July 2 - August 8 | Comfort Station
Closing Reception is on Saturday, August 3rd, 5:00-8:00pm.
As co-directors of ADDS DONNA, the Chicago-based artist-run gallery, Holly Murkerson and Kaylee Wyant have long considered the exhibition space an extension of their individual practices. Their shared fascination with exhibition design — how proximities and display mechanisms affect the ultimate perception of individual artworks — has played out on multiple occasions, in their collaborative curatorial work as well as in each of their personal practices, by integrating backdrops, framing, and furniture with singular art objects.

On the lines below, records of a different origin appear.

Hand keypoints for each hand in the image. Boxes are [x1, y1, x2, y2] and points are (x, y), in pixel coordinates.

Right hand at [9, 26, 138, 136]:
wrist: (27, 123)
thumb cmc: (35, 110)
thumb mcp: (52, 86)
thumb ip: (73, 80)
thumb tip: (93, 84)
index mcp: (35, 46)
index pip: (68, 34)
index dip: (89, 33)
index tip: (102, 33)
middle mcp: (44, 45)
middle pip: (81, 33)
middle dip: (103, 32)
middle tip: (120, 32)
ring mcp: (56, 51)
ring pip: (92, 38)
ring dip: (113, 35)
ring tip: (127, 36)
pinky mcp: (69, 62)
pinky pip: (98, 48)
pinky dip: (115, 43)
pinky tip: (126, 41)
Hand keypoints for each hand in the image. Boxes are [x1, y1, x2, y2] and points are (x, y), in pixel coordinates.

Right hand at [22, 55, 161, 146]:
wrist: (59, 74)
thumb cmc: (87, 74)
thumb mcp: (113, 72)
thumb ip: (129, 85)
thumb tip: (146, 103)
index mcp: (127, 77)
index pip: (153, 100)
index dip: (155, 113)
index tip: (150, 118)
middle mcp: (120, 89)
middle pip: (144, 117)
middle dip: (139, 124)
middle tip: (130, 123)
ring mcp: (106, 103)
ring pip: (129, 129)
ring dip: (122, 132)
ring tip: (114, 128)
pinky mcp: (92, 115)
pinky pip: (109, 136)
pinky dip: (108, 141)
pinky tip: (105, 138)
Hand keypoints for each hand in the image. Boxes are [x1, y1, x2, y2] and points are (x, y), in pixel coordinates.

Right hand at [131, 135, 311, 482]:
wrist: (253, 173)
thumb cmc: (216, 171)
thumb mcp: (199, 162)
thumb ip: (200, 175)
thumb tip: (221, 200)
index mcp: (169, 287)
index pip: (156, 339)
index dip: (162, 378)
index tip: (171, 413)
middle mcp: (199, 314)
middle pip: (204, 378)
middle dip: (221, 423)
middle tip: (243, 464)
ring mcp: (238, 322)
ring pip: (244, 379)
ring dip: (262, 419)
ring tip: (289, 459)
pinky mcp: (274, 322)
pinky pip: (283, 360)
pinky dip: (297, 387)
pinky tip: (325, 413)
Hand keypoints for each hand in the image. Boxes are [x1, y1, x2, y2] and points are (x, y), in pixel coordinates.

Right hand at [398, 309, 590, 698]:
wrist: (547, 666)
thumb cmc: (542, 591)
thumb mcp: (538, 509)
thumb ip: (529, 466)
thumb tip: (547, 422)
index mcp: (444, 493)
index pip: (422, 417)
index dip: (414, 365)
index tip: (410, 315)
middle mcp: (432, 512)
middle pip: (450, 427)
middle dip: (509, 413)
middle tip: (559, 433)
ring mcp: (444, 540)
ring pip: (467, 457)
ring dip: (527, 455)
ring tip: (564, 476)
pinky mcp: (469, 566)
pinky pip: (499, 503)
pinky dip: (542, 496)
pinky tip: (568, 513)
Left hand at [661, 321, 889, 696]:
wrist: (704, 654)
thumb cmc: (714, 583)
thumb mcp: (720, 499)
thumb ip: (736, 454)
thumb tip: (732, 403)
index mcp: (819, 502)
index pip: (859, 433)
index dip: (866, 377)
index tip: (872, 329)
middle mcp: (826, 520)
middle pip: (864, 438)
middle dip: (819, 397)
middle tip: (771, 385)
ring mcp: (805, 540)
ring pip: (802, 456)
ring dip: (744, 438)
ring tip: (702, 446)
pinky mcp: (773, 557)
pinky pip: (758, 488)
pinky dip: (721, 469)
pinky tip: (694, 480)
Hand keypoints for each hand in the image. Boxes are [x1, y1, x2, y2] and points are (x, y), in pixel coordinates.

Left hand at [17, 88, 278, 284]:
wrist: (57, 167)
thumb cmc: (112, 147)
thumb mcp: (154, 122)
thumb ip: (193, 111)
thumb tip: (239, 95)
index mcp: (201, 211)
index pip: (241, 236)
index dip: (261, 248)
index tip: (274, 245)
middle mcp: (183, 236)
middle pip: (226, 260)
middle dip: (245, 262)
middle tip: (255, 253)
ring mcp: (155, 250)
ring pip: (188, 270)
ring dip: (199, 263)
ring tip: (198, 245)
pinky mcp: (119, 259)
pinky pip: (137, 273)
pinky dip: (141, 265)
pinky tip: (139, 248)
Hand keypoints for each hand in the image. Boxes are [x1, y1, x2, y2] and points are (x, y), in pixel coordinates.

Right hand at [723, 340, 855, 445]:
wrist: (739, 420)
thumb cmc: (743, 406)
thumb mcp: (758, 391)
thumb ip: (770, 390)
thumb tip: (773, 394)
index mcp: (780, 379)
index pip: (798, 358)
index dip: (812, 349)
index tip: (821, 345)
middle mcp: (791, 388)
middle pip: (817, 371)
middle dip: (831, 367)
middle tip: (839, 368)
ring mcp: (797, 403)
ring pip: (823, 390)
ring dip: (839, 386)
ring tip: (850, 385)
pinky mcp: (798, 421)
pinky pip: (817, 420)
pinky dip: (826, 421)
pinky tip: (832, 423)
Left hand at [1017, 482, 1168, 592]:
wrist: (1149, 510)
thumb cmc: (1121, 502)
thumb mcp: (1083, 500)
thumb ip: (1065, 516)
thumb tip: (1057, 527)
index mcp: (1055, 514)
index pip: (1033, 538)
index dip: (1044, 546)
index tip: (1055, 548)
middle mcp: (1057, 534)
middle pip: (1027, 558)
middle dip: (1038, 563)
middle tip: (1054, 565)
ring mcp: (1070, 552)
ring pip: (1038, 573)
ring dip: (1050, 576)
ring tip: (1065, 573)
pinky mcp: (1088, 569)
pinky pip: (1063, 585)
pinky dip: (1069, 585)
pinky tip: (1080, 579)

In Come Roaming, Murkerson and Wyant activate, and then complicate the innate act of looking. Through a choreographed installation of their individual works and a collaborative sculpture that encourages myriad sight lines and body positions, they aim to amplify the movement of bodies and vision through the exhibition space.
Multiple dualities are at play in this exhibition- interior and exterior, subject and object, figure and ground, abstraction and representation. Murkerson and Wyant’s individual works explore these relationships, as do the two sites of collaboration. The large screen in the front window unfolds and invites simultaneous looking and penetration; the cut-outs in the screen’s panels working both as windows and as points of entry. One may cast their view outward, using the cutout as a framing device, or, alternatively, revert their attention inward, toward their own body, by inserting arms, legs, ears, noses through the various portals. Moving farther into the space, one moves further inward; the adjacent darkened room with its covered walls directs vision as touch, inside the feeling body.
Conversely, the static flat plane of the painting or photograph marks a boundary beyond which a viewer is only permitted to see so far. Murkerson’s body spreads and contorts over light-sensitive paper in the darkroom. Where limbs and torso eclipse the surface, a space is left open where an image may be held; body and image cohabitate and oscillate between figure and ground. In Wyant’s paintings, ambiguous forms writhe and unfold within a collapsed space. Would-be volumes are constrained by the boundaries of drawn lines and shallow perspective, as if fixed in the process of some transformative contortions. Within these still works, a kind of visual gymnastics is performed where identity is dislodged.
Within the movement between surface and space, the visible and the withheld, an awareness unfolds that brings one back to the body; its blind spots and its limits sliding up against consciousness.